Post China visit analysis

The Pakistani media has termed the six-day visit of Prime Minister Mian Nawaz Sharif to China as successful. Prior to the visit, hype was created about its importance and resolving Pakistan’s two major problems: energy shortage and dwindling economy. The PM, to the satisfaction of the people, made the right noises during his first overseas’ visit, which came within six weeks of Chinese Premier Li Keqiang’s epoch-making tour of Pakistan, in which the foundations of strengthening economic ties had been laid.
Substantial homework had been done prior to the PM’s visit to China and unlike previous instances, concrete follow up within a stipulated timeframe and an “institutional mechanism” for speedy implementation have been established. Setting up task forces on both sides to ensure the timely planning and execution of the projects and Pakistani government's decision to set up a China Cell at the PM House to monitor and pursue the work on projects to forestall delay are likely to ensure fruition of the envisaged projects.
Establishing the economic corridor from Gwadar to Kashgar and the energy projects are the lifeline to Pakistan. Mass transit systems are the need of the hour, but owing to large expense involved, they should be rethought. The express train is a non-starter for Pakistan, while the underground train system can be set up in Karachi only for the time being and metro buses for major cities. Instead, Pakistan should revamp its existing, but inefficient railway system.
Our cash-starved economy will receive a boost through Chinese entrepreneurs, establishing industries and road or rail communication infrastructure in Pakistan, as well as investing in the mining of rich minerals in Balochistan. The proposal for the creation of a joint Pakistan-China Investment Fund, with inputs from Beijing and Islamabad, will be beneficial to both. Chinese investment may be in the form of soft loans, which can be offset by exclusive mining rights to China in Balochistan, Thar and Gwadar Port operations.
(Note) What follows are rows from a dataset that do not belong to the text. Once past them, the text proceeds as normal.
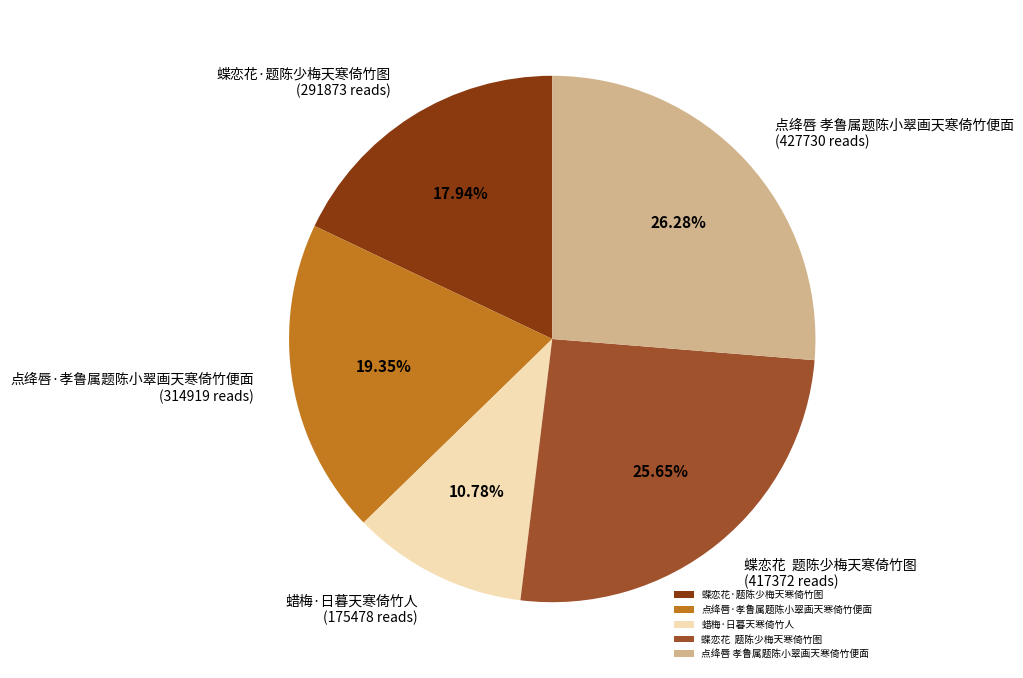

How many slices are in this pie chart?

5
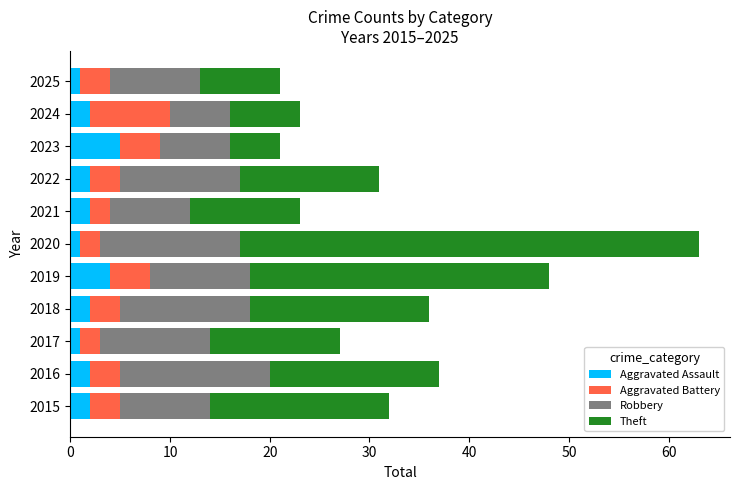

What is the highest value of the Aggravated Assault series?

5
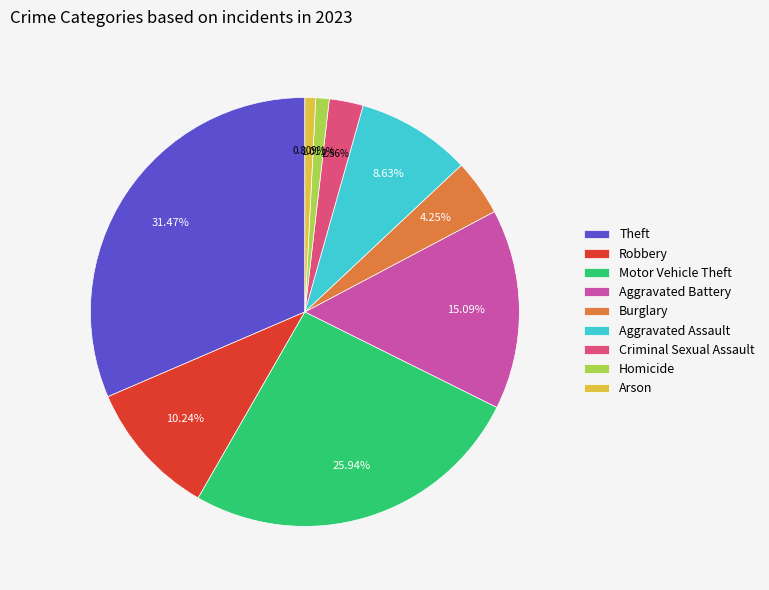

To the nearest percent, what is the combined percentage of Arson and Motor Vehicle Theft?

27%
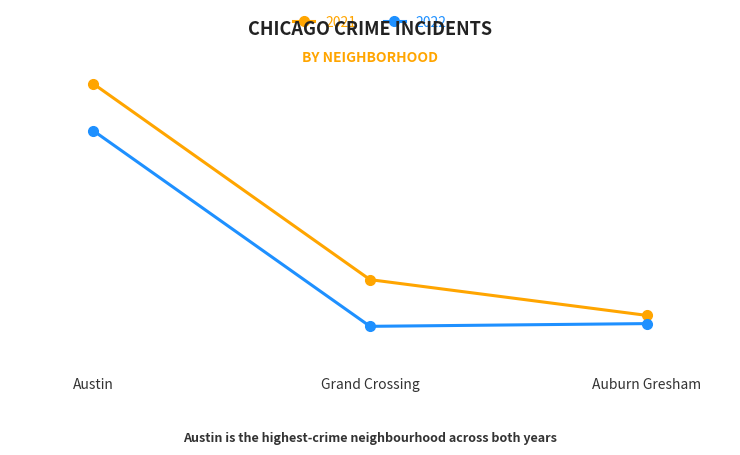

At Auburn Gresham, list the series in order from smallest to largest.

2022, 2021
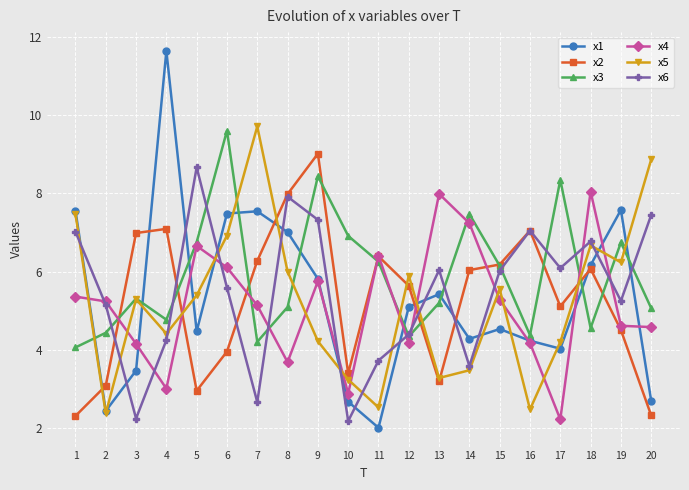

Is the value of x1 at 1 greater than the value of x5 at 20?

No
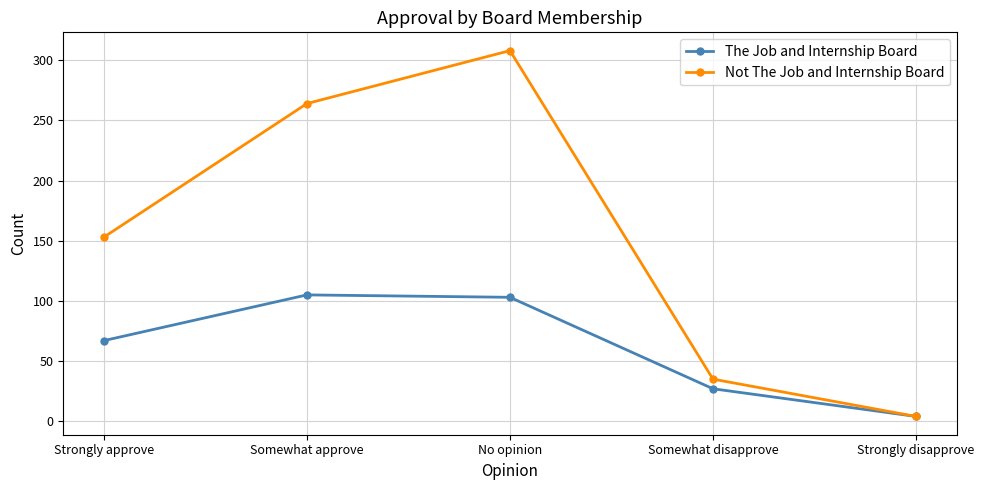

The value of The Job and Internship Board at Somewhat approve is 105. True or false?

True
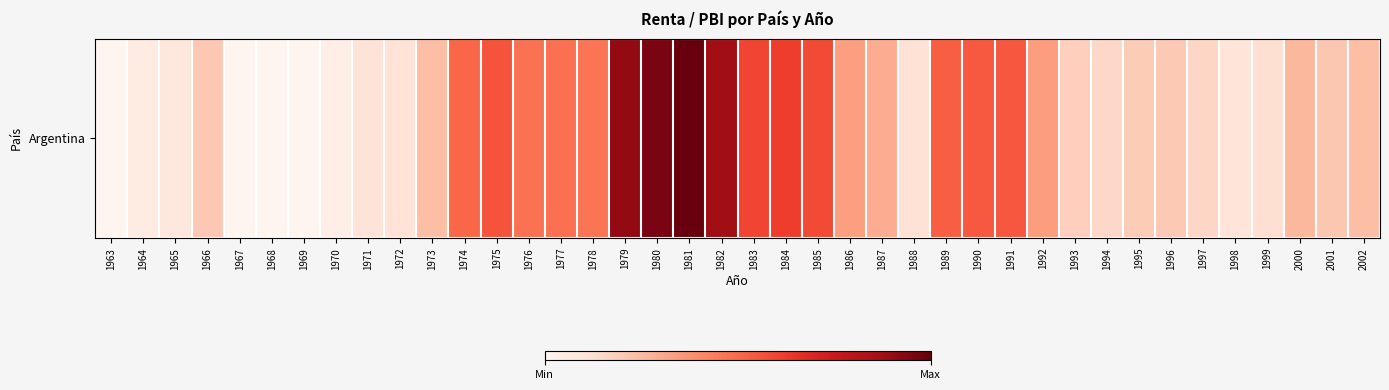

Reading left to right, list all the values displayed in this chart.

1963=0.0	1964=0.0	1965=0.0	1966=0.0	1967=0.0	1968=0.0	1969=0.0	1970=0.0	1971=0.0	1972=0.0	1973=0.0	1974=0.1	1975=0.1	1976=0.0	1977=0.0	1978=0.0	1979=0.1	1980=0.1	1981=0.1	1982=0.1	1983=0.1	1984=0.1	1985=0.1	1986=0.0	1987=0.0	1988=0.0	1989=0.1	1990=0.1	1991=0.1	1992=0.0	1993=0.0	1994=0.0	1995=0.0	1996=0.0	1997=0.0	1998=0.0	1999=0.0	2000=0.0	2001=0.0	2002=0.0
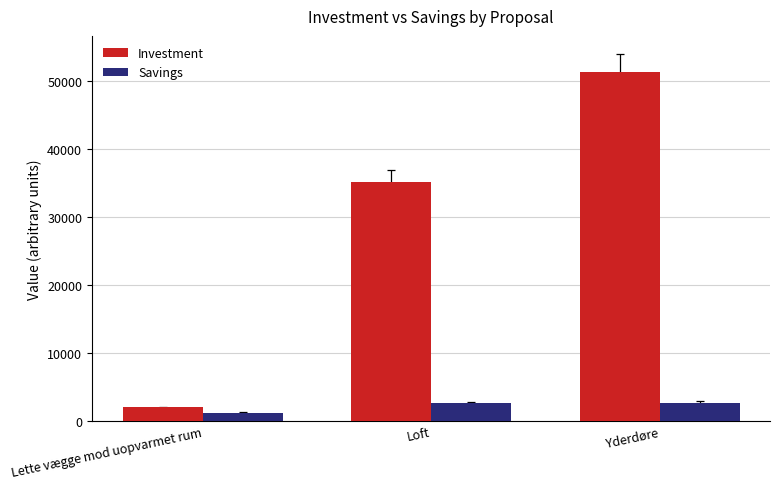

Which series has the largest total across all categories?

Investment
Some analysts recommend the establishment of a China-Pakistan Economic Cooperation Council under Prime Minister Nawaz, which must meet every three months to review progress of the various initiatives meant to revive the economy and recover the energy differential. Without such a watchdog, the new MoUs will get buried unacted upon under piles of previous MoUs.
The major stumbling blocks in the execution of the Sino-Pak MoUs are Pakistani bureaucratic red tape, safety and security of the Chinese personnel and stability in Balochistan and Gilgit Baltistan. Evidence is now available that India is not only fomenting trouble in Balochistan and Gilgit Baltistan, but has also orchestrated the 2008 Mumbai carnage and 2001 attacks on its own Parliament to pressurise Pakistan.
Will Mian Sahib still pursue his one-sided peace overtures to India? He would be advised to ensure the success of the Sino-Pak economic cooperation since his own survival depends on it. The energy-starved people hit by economic constraints and lack of security can well take to the streets and topple his government.
The security of ordinary Pakistanis and Chinese in the ‘land of the pure’ can be guaranteed only if the government sits down seriously with all stakeholders, including the opposition and law enforcement agencies, and evolves a concrete national security strategy that includes exposing Indian machinations in Pakistan, in the light of disclosures made by India’s own sources.
China’s detractors do not want Chinese footprint in Pakistan. Perhaps, it is a conspiracy theory, but my reading is that the leak to Al Jazeera TV of the “Abbottabad Commission Report” on the US SEALs assassination of Osama bin Laden, on the eve of PM Nawaz’ return from China was meant to present Pakistani security agencies in bad light to the world and China.
The report exposes the “incompetence and negligence” of Pakistani government, its security agencies and armed forces in remaining oblivious of Osama’s presence in Abbottabad for years and their inability to stop the US SEALs from infiltrating deep into Pakistan and executing their clandestine operation with impunity.
Since China would be investing heavily into projects in Pakistan through capital, manpower and material resources, it would be perturbed by the inefficiency of Pakistani law enforcement agencies.
Simultaneously, the successful targeting of President Asif Ali Zardari’s chief security officer on July 10 is a clear message that no one is safe in Pakistan, however heavily guarded. The situation demands making a concerted effort to check terrorism on a war footing, lest the best laid plans go awry due to lack of effort and half-hearted intent.

The writer is a former group captain of PAF, who also served as air and naval attaché at Riyadh. Currently, he is a columnist, analyst and host of programme Defence and Diplomacy on PTV.